From the line containing "11: (70, 155, 3.69)" down to the line containing "14: (291, 193)", copy out the entries below exactly, both lines included, and nothing else; pictures do not belong in the copy.
----
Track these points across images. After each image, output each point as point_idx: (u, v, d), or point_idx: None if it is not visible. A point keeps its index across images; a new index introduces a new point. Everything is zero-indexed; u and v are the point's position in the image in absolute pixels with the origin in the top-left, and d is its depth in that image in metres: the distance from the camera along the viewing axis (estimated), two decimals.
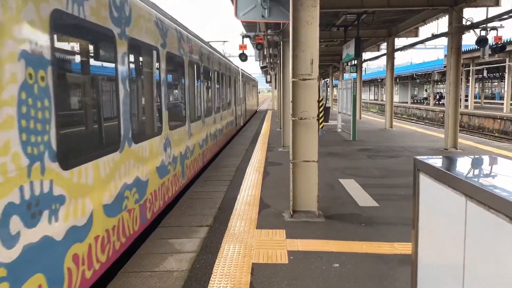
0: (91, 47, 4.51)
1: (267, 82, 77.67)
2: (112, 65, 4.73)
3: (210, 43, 18.01)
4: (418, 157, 2.79)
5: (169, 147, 6.68)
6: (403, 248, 5.00)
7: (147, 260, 4.78)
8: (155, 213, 5.94)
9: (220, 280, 4.24)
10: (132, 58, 5.27)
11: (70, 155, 3.69)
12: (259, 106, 54.79)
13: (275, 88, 38.79)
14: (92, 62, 4.53)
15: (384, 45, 23.03)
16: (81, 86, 4.36)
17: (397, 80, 51.39)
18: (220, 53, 17.06)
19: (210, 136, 11.28)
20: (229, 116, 16.44)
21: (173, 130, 7.06)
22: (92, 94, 4.52)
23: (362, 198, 7.35)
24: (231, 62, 20.38)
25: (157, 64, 6.40)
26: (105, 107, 4.71)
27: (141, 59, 6.03)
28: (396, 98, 50.78)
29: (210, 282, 4.21)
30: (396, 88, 54.31)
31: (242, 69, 24.77)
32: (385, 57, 21.30)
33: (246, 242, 5.28)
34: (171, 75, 7.45)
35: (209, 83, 11.91)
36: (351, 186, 8.18)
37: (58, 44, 3.53)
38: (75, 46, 4.16)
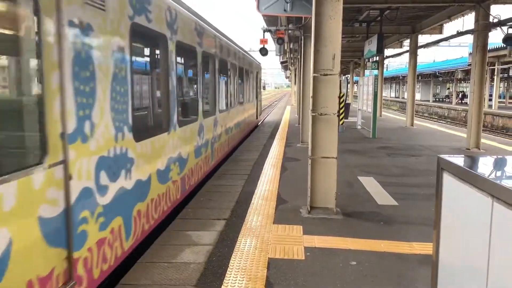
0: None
1: (286, 77, 77.25)
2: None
3: None
4: (442, 156, 2.72)
5: None
6: (422, 248, 4.92)
7: (165, 251, 4.82)
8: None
9: (236, 273, 4.25)
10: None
11: None
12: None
13: (295, 83, 38.50)
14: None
15: (407, 42, 22.64)
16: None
17: (419, 78, 50.46)
18: None
19: None
20: None
21: None
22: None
23: (381, 196, 7.26)
24: None
25: None
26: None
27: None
28: (417, 96, 49.87)
29: (226, 275, 4.21)
30: (418, 86, 53.40)
31: None
32: (407, 54, 20.93)
33: (263, 237, 5.27)
34: None
35: None
36: (370, 184, 8.09)
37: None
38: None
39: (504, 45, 15.58)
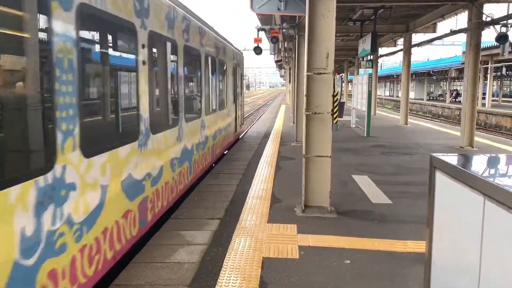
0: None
1: (281, 76, 77.99)
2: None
3: None
4: (435, 154, 2.73)
5: None
6: (416, 246, 4.93)
7: (158, 251, 4.80)
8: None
9: (230, 273, 4.24)
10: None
11: None
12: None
13: (289, 82, 38.45)
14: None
15: (401, 41, 22.70)
16: None
17: (413, 77, 50.66)
18: None
19: None
20: None
21: None
22: None
23: (375, 195, 7.27)
24: None
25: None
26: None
27: None
28: (411, 95, 50.02)
29: (220, 275, 4.20)
30: (412, 85, 53.52)
31: None
32: (401, 52, 20.99)
33: (257, 236, 5.26)
34: None
35: None
36: (365, 183, 8.10)
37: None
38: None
39: (497, 44, 15.64)
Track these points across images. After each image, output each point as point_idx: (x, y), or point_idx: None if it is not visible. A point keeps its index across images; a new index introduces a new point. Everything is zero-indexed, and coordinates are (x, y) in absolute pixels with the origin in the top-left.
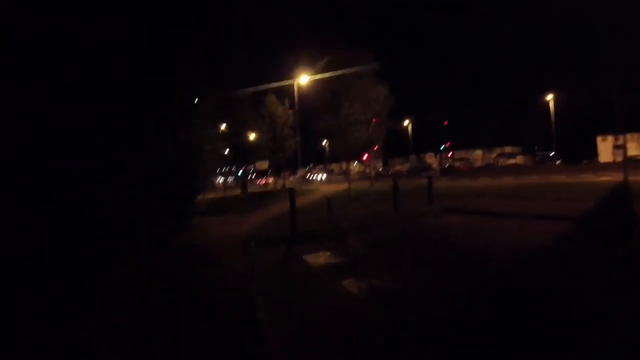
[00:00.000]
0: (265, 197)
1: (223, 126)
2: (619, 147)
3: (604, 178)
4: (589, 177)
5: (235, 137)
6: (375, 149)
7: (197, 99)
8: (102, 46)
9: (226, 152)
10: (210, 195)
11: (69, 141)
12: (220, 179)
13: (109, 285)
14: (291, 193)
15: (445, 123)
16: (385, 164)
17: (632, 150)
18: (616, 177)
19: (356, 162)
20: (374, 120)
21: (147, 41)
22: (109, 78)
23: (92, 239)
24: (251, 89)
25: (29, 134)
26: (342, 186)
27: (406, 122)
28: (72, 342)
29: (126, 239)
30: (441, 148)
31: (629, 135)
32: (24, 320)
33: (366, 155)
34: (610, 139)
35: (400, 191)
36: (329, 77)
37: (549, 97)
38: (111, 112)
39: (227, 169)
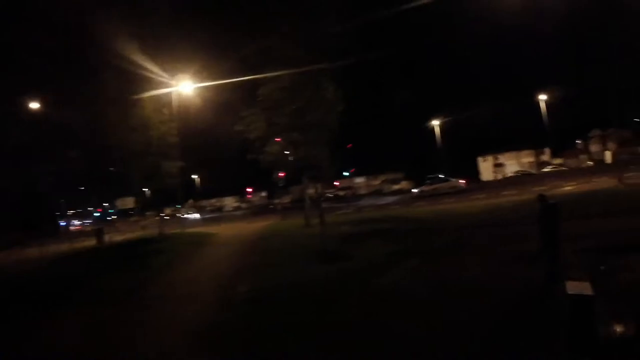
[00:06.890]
0: (139, 252)
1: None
2: (499, 166)
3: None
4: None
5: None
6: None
7: None
8: None
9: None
10: (52, 248)
11: None
12: (76, 222)
13: None
14: None
15: (349, 146)
16: (270, 196)
17: (514, 166)
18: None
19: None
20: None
21: None
22: None
23: None
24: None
25: None
26: (254, 225)
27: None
28: None
29: None
30: (345, 174)
31: (507, 154)
32: None
33: (251, 190)
34: (490, 159)
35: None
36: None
37: (435, 122)
38: None
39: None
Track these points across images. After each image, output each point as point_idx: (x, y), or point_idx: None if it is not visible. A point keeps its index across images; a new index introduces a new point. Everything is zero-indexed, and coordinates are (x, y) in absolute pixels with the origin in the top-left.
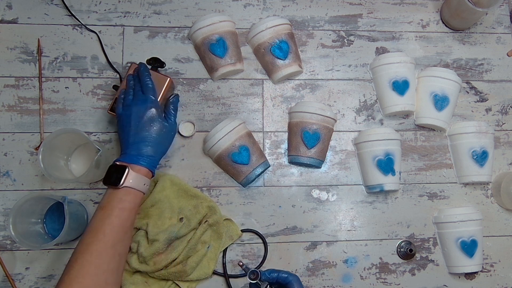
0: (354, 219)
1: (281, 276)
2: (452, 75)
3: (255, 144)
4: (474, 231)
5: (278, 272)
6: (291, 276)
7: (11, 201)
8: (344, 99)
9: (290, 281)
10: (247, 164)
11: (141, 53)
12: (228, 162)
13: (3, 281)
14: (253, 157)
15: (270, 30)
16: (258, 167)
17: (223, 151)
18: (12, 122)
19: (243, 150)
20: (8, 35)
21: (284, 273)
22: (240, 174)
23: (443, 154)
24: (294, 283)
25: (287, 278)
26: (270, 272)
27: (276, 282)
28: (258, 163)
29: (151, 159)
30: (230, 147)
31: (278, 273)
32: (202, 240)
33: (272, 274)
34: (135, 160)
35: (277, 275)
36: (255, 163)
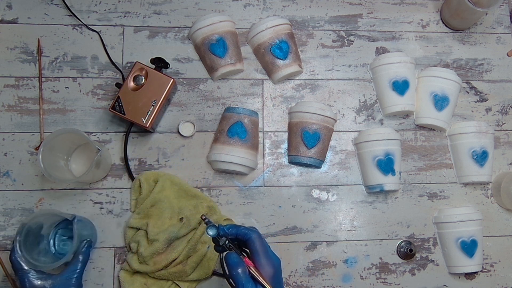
0: (354, 219)
1: (241, 231)
2: (452, 75)
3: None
4: (474, 231)
5: (238, 228)
6: (251, 232)
7: (11, 201)
8: (344, 99)
9: (250, 237)
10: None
11: (141, 53)
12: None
13: (3, 281)
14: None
15: (270, 30)
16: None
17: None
18: (12, 122)
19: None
20: (8, 35)
21: (243, 229)
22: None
23: (443, 154)
24: (254, 240)
25: (246, 234)
26: (229, 227)
27: (236, 239)
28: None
29: None
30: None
31: (238, 229)
32: (202, 240)
33: (231, 229)
34: None
35: (236, 231)
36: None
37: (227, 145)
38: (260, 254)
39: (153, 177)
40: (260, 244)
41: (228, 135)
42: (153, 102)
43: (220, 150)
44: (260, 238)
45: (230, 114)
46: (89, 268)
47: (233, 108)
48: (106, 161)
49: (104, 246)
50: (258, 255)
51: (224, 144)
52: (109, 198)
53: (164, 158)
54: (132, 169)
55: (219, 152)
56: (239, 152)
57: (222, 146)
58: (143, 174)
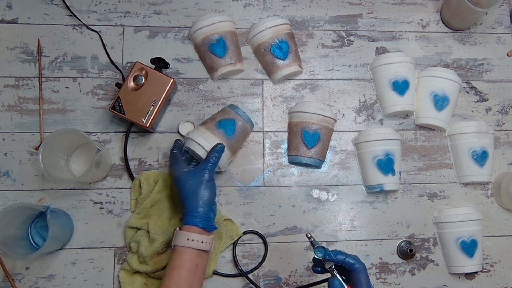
0: (354, 219)
1: (348, 261)
2: (452, 75)
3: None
4: (474, 231)
5: (346, 256)
6: (358, 263)
7: (11, 201)
8: (344, 99)
9: (357, 269)
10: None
11: (141, 53)
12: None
13: (3, 281)
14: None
15: (270, 30)
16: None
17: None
18: (12, 122)
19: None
20: (8, 35)
21: (351, 258)
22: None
23: (443, 154)
24: (361, 272)
25: (353, 264)
26: (336, 253)
27: (341, 266)
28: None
29: (195, 215)
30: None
31: (345, 257)
32: None
33: (339, 256)
34: (185, 220)
35: (343, 259)
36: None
37: (210, 132)
38: (364, 287)
39: (153, 177)
40: (365, 277)
41: (216, 125)
42: (153, 102)
43: (201, 132)
44: (365, 271)
45: (229, 110)
46: (89, 268)
47: (235, 106)
48: (106, 161)
49: (104, 246)
50: (362, 287)
51: (208, 130)
52: (109, 198)
53: (164, 158)
54: (132, 169)
55: (199, 133)
56: (216, 140)
57: (204, 130)
58: (143, 174)
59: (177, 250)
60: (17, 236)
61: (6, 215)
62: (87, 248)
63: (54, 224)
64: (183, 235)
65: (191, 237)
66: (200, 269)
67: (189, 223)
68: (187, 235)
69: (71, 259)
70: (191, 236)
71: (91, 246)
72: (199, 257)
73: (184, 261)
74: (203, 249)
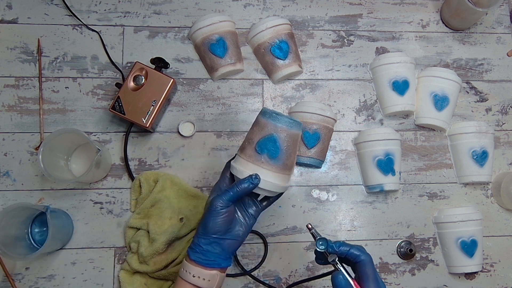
----
- Result of this task:
11: (70, 155, 3.69)
12: (259, 106, 54.79)
13: (275, 88, 38.79)
14: (92, 62, 4.53)
15: (384, 45, 23.03)
16: (81, 86, 4.36)
17: (397, 80, 51.39)
18: (220, 53, 17.06)
19: (210, 136, 11.28)
20: (229, 116, 16.44)
21: (173, 130, 7.06)
22: (92, 94, 4.52)
23: (362, 198, 7.35)
24: (231, 62, 20.38)
25: (157, 64, 6.40)
26: (105, 107, 4.71)
27: (141, 59, 6.03)
28: (396, 98, 50.78)
29: (210, 282, 4.21)
30: (396, 88, 54.31)
31: (242, 69, 24.77)
32: (385, 57, 21.30)
33: (246, 242, 5.28)
34: (171, 75, 7.45)
35: (209, 83, 11.91)
36: (351, 186, 8.18)
37: (58, 44, 3.53)
38: (75, 46, 4.16)
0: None
1: (286, 77, 77.25)
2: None
3: None
4: (442, 156, 2.72)
5: None
6: (422, 248, 4.92)
7: (165, 251, 4.82)
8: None
9: (236, 273, 4.25)
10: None
11: None
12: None
13: (295, 83, 38.50)
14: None
15: (407, 42, 22.64)
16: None
17: (419, 78, 50.46)
18: None
19: None
20: None
21: None
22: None
23: (381, 196, 7.26)
24: None
25: None
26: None
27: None
28: (417, 96, 49.87)
29: (226, 275, 4.21)
30: (418, 86, 53.40)
31: None
32: (407, 54, 20.93)
33: (263, 237, 5.27)
34: None
35: None
36: (370, 184, 8.09)
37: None
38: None
39: (504, 45, 15.58)
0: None
1: (281, 76, 77.99)
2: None
3: None
4: (435, 154, 2.73)
5: None
6: (416, 246, 4.93)
7: (158, 251, 4.80)
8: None
9: (230, 273, 4.24)
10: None
11: None
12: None
13: (289, 82, 38.45)
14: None
15: (401, 41, 22.70)
16: None
17: (413, 77, 50.66)
18: None
19: None
20: None
21: None
22: None
23: (375, 195, 7.27)
24: None
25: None
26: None
27: None
28: (411, 95, 50.02)
29: (220, 275, 4.20)
30: (412, 85, 53.52)
31: None
32: (401, 52, 20.99)
33: (257, 236, 5.26)
34: None
35: None
36: (365, 183, 8.10)
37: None
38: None
39: (497, 44, 15.64)
Track these points across images. After each image, output each point as point_idx: (x, y), or point_idx: None if it is not visible. A point keeps its index across images; a new index introduces a new point. Everything is zero-indexed, and coordinates are (x, y) in absolute pixels with the origin in the top-left.
[00:00.000]
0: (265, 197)
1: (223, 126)
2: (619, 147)
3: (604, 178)
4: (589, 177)
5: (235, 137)
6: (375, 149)
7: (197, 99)
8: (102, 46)
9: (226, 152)
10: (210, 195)
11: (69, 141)
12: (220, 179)
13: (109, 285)
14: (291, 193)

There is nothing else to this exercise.